Ce paramètre était sur false avant. Et là demi-magie : je peux cocher la case "Enable desktop effects". Cependant, même si j'ai l'information "Compositing is active" en dessous, en fait non. Rien ne fonctionne. Et d'ailleurs, si je quitte et reviens dans la fenêtre de configuration, j'ai toujours la case cochée, mais avec le message "Compositing is temporarily disabled".

J'ai essayé de me délogger, Alt+Shift+F12, relancer X tout ça, rien n'y fait.

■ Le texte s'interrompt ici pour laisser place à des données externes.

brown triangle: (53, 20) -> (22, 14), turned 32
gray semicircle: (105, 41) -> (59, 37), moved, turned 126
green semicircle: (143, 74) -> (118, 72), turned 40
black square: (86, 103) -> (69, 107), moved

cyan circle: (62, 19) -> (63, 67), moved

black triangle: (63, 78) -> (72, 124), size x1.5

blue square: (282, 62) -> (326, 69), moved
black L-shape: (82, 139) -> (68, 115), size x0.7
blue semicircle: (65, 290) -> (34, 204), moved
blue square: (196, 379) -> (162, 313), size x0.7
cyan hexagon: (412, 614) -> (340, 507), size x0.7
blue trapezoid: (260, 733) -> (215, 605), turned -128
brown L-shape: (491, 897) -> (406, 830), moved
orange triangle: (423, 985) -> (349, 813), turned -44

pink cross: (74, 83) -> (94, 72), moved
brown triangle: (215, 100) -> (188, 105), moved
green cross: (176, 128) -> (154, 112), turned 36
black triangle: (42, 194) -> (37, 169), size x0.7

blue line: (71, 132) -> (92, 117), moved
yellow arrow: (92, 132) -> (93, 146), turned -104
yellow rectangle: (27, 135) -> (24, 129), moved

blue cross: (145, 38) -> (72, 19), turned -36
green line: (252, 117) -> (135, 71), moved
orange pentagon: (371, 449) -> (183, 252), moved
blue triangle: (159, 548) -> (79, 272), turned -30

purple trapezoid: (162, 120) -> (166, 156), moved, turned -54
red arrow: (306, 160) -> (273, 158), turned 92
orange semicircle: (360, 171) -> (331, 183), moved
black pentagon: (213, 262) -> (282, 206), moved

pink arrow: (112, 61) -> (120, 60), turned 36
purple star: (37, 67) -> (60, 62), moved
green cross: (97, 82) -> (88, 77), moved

Sinon, j'ai oublié de mentionner un truc, qui me paraît normal mais sait-on jamais : mon kwin tourne sous mon login et pas sous root. C'est comme cela que ça doit fonctionner et je doute que l'on puisse y changer quelque chose. Mais je tenais à le mentionner.

----------

## StinGer_Uesugi

J'ai vu quelque part que se mettre dans le groupe plugdev pouvait aider. Donc je suis dans le groupe plugdev, mais toujours rien...  :Sad: 

PS : quand j'en aurai fini avec ça, j'ai le même genre de problème avec Phonon qui ne voit pas les mêmes périphériques de lecture selon qu'il est exécuté en tant que root ou non.

----------

## gregool

ça me laisse perplexe cette histoire...

est-ce que tu constates ce problème pour tout les utilisateurs?

----------

## StinGer_Uesugi

Bah je n'ai qu'un seul utilisateur : moi !  :Very Happy: 

Je vais essayer de créer un autre utilisateur et voir ce que ça donne. Aussi, je vais désinstaller polkit et mettre policykit à la place.

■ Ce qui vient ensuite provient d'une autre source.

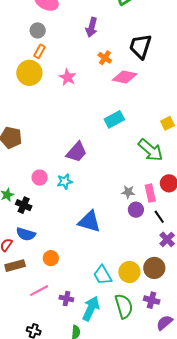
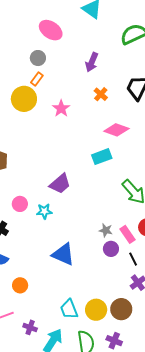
pink diamond: (125, 77) -> (116, 130), moved
pink rectangle: (150, 193) -> (127, 234), turned -30

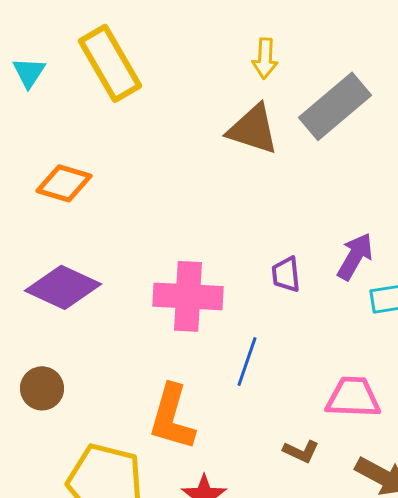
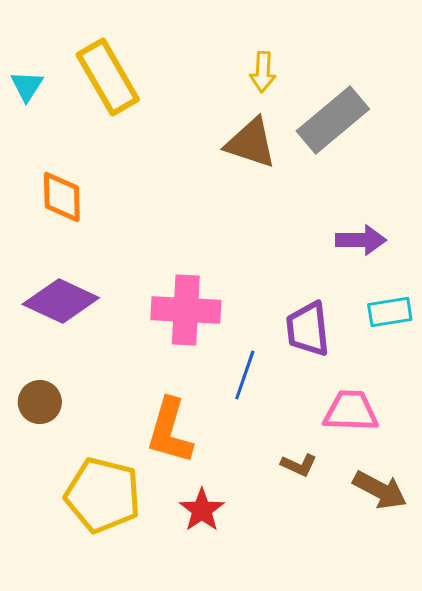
orange diamond: (64, 183) -> (62, 197), turned 72
purple arrow: (355, 256) -> (361, 240), moved, turned 60
purple trapezoid: (286, 274) -> (308, 329), moved, size x1.5

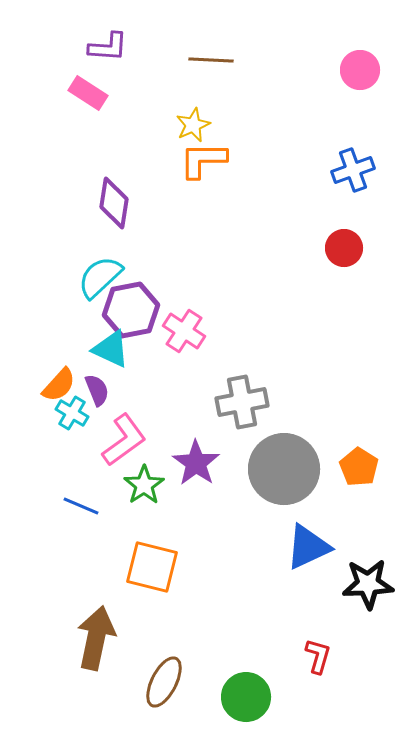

D'ailleurs, je ne parviens pas à trouver le module qui permet de régler les politiques polkit/policykit dans le systemsettings de KDE. Enfin ça ne réglera pas mon problème...

----------

## StinGer_Uesugi

J'ai testé avec un autre utilisateur : même problème, pas de compositing.   :Crying or Very sad: 

----------

## StinGer_Uesugi

Bon alors, j'ai voulu désinstaller polkit et mettre policykit à la place. Problème : policykit est masqué pour qt et kde et j'aimerais éviter de jouer avec les paquets masqués. Donc j'ai toujours mon problème et je suis à bout de (tentatives de) solutions...

----------

## StinGer_Uesugi

Bonne nouvelle : le compositing fonctionne ! \o/

Maintenant, je suis sûr que vous allez me demandez comment j'ai fait... Réponse : j'en sais rien. Un jour comme ça j'ai tenté de réactiver le compositing et ça a fonctionné...

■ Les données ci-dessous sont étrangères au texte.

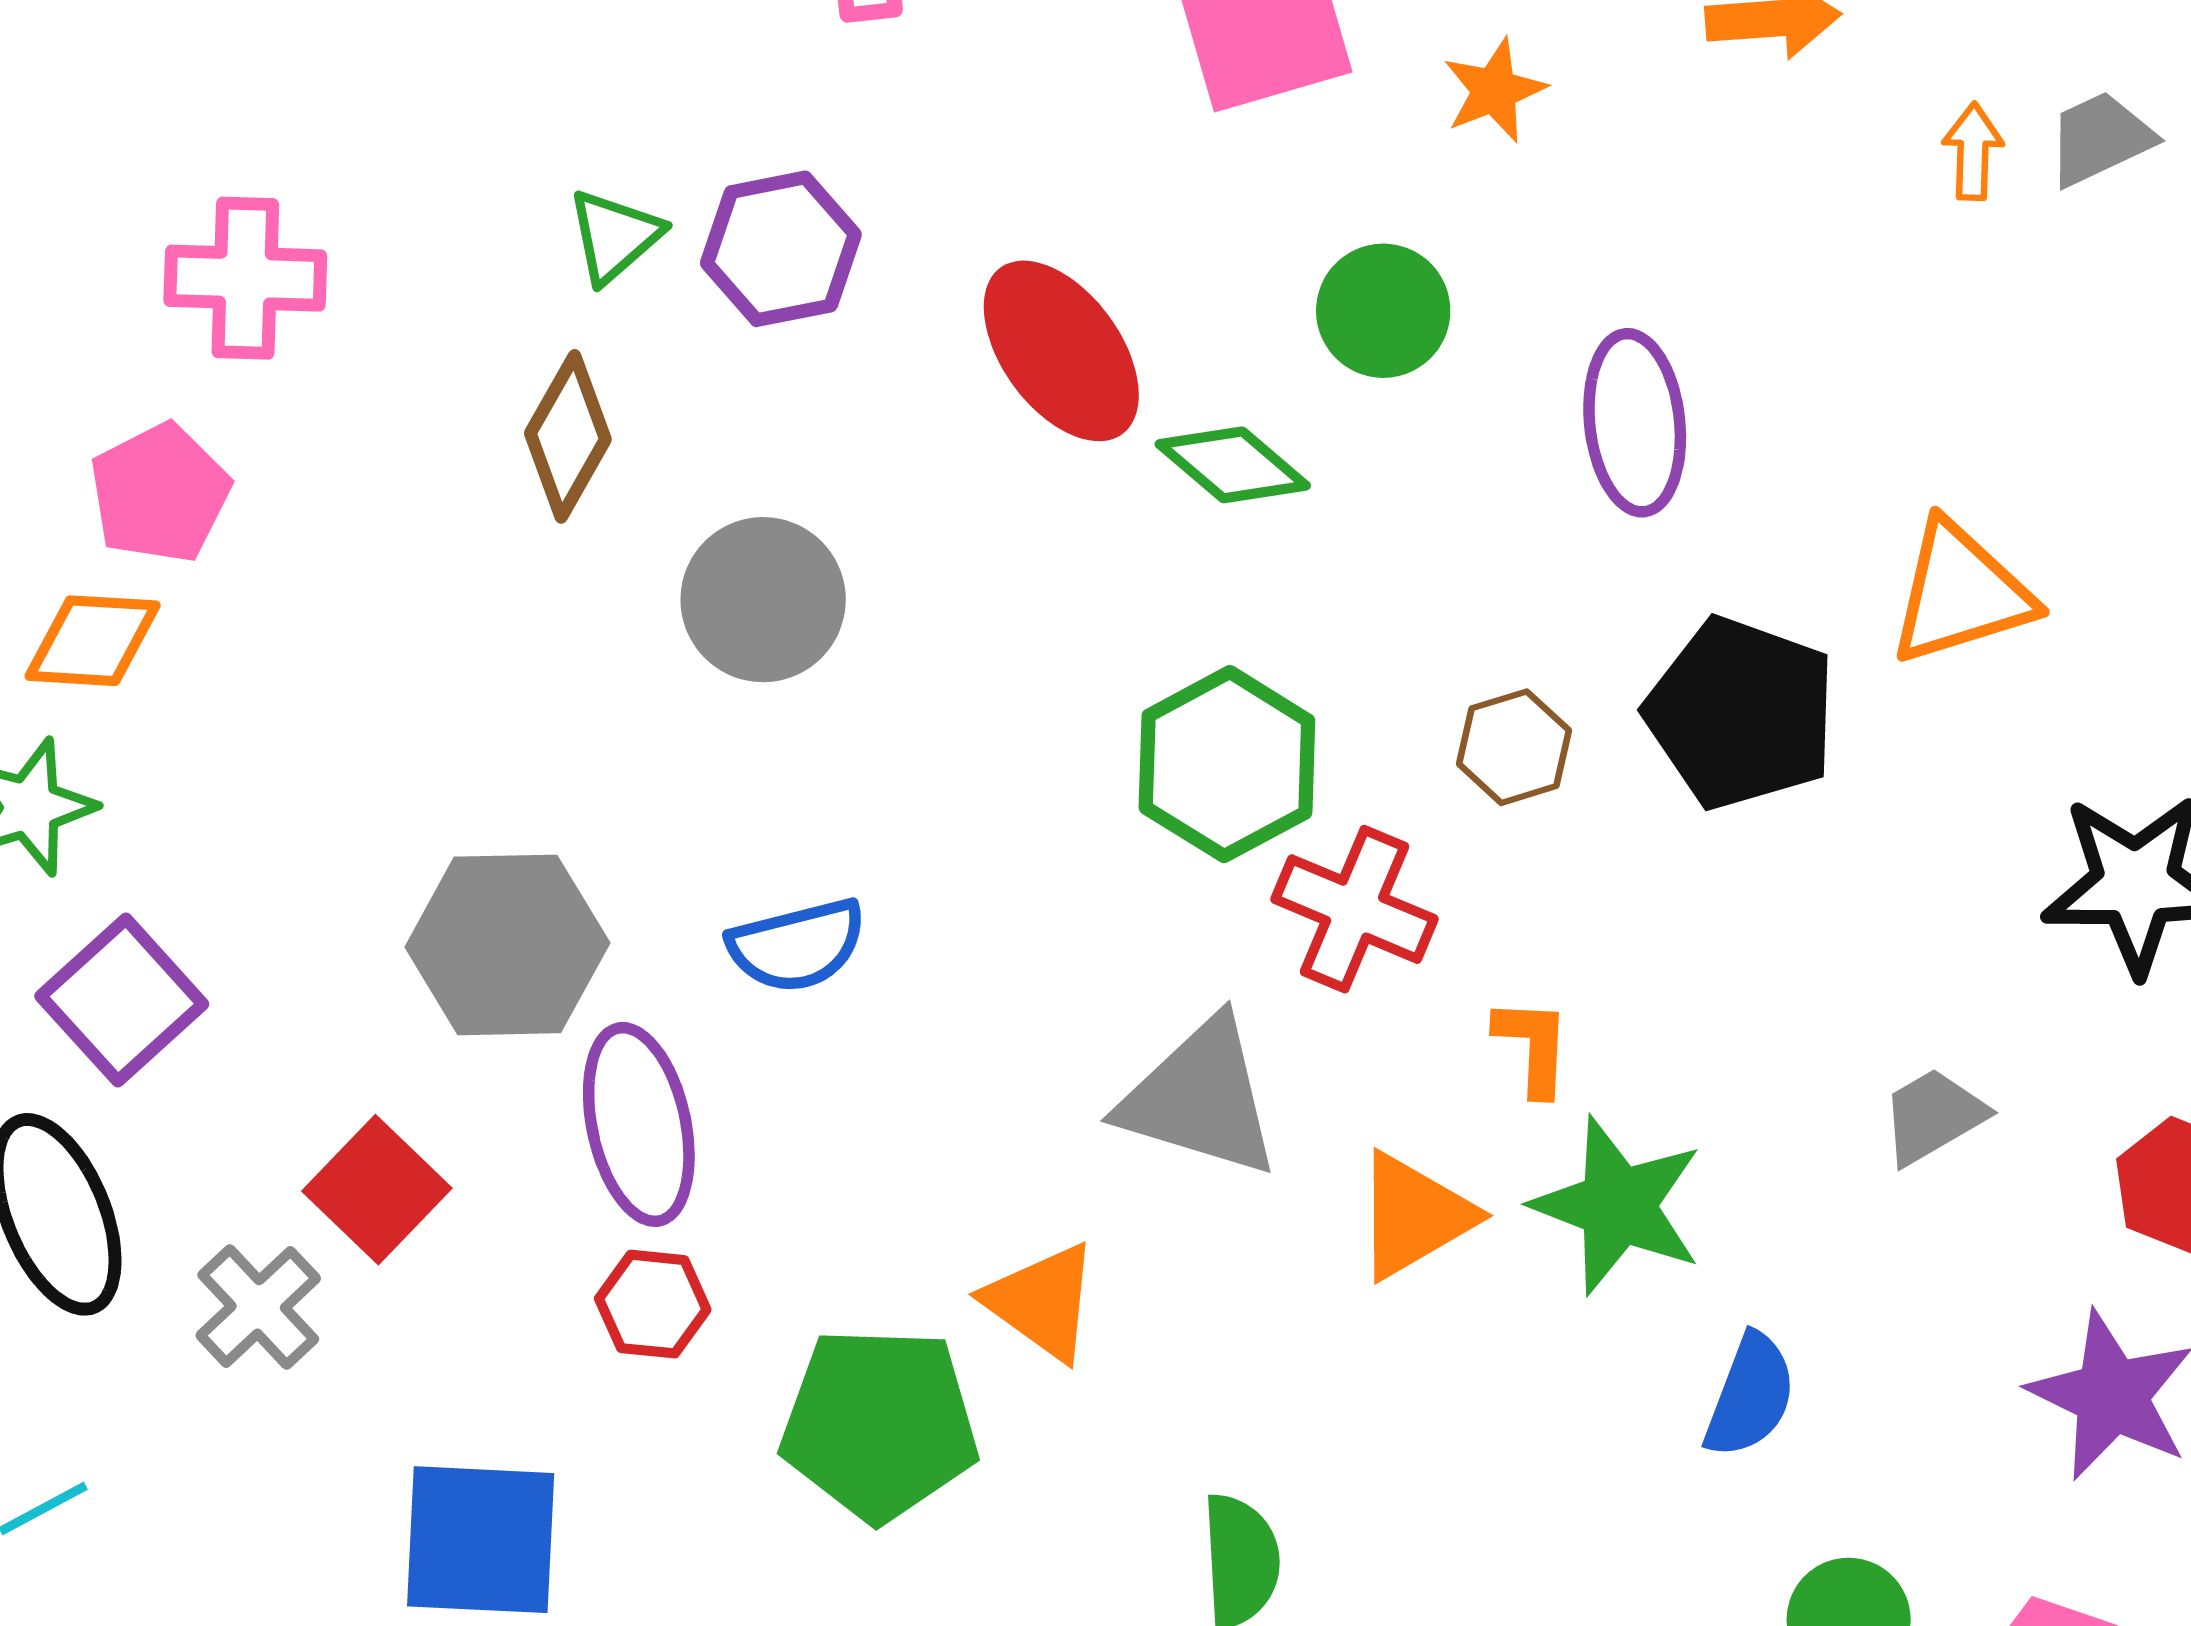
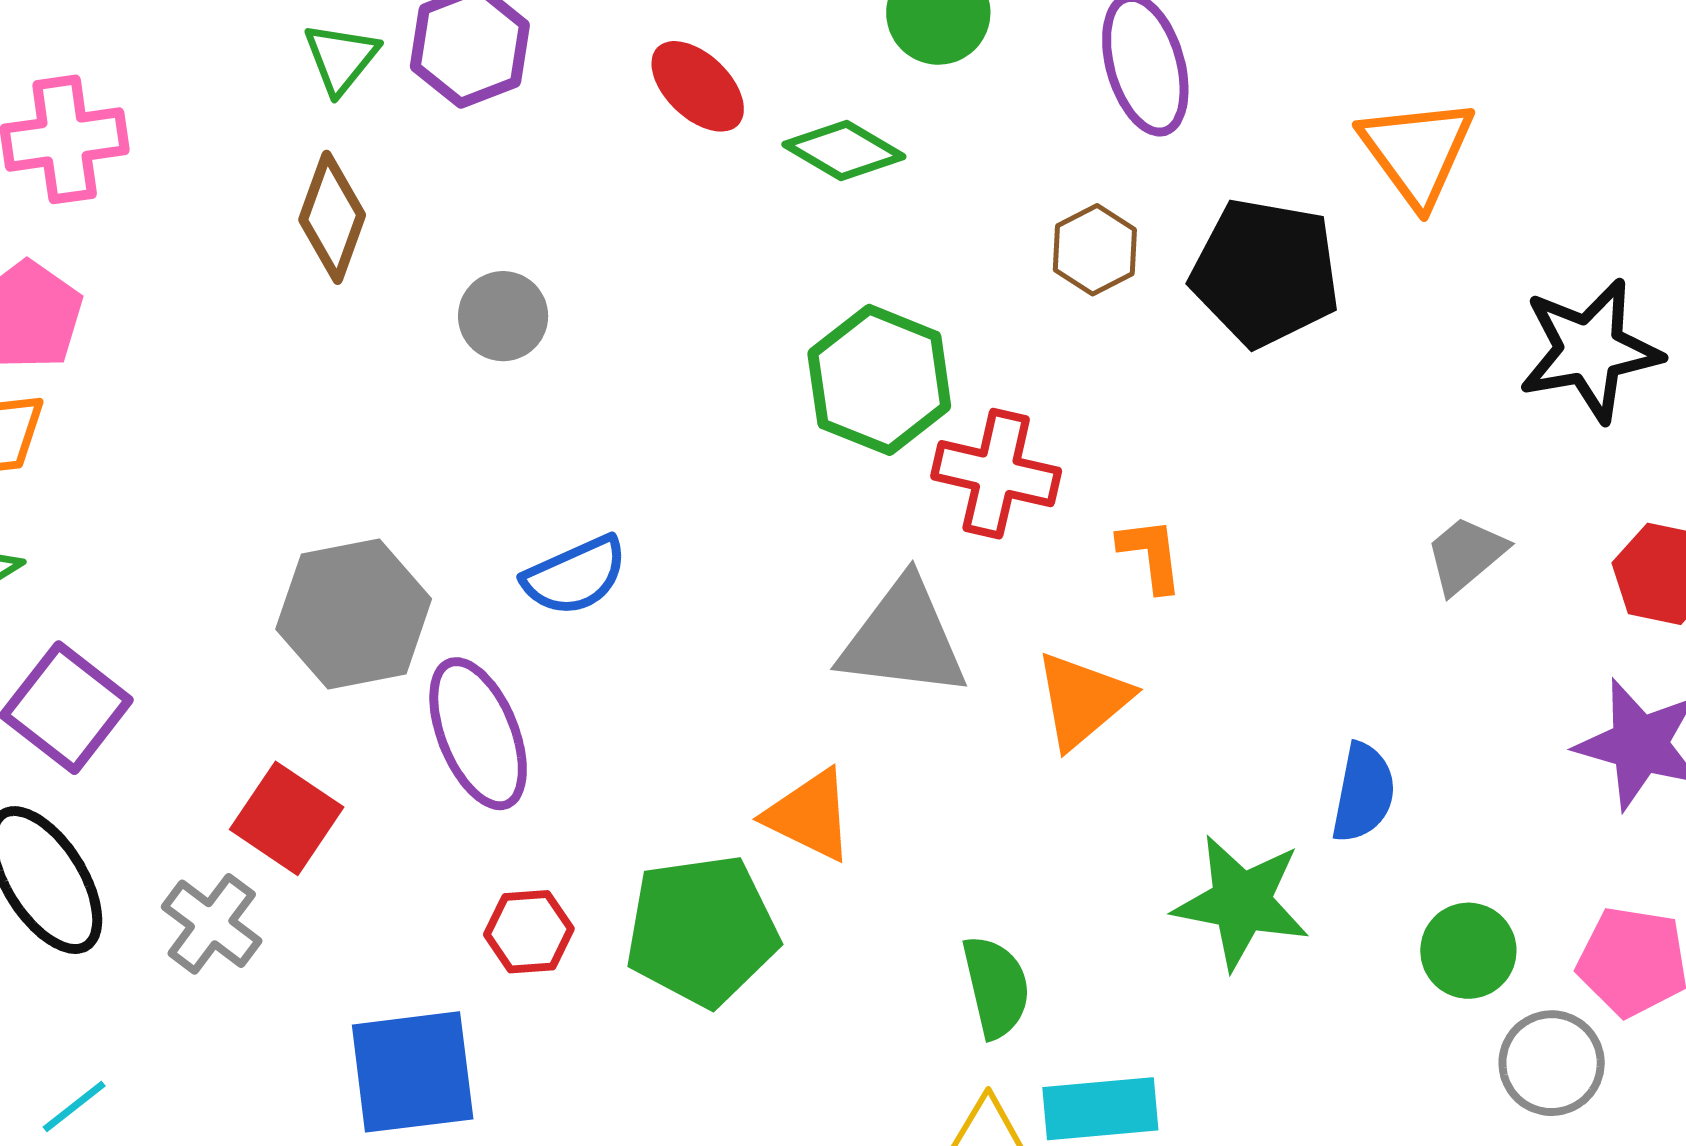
red ellipse: (1061, 351) -> (698, 86), size x0.7
orange triangle: (1961, 593) -> (1417, 152), turned -39
gray circle: (763, 600) -> (503, 316), size x0.7
brown hexagon: (1514, 747) -> (1095, 250), moved
green star: (1618, 1206) -> (1241, 902), moved
red hexagon: (653, 1304) -> (529, 932), moved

Maintenant, j'ai peut-être une idée. Lorsque j'ai compilé mon module fglrx, j'ai rebooté après. Mais depuis, je n'ai jamais redémarrer mon PC. Je le mets toujours en veille (vu que tous les ventilateurs et DDs sont éteints). Les seuls redémarrages que j'ai faits ont eu lieu quand un jeu dans wine plantait. Mais dernièrement, je me suis planté : j'ai éteint mon PC par erreur (première fois où je l'ai éteint correctement depuis que j'utilise fglrx). Donc je pense que quelque chose s'est fait lors de l'arrêt, chose qui m'a permis ensuite d'activer le compositing au démarrage suivant.

Bon voilà, c'est ce que je pense. J'avoue ne pas être ultra convaincu par ça, mais c'est tout ce que je vois comme différence...

----------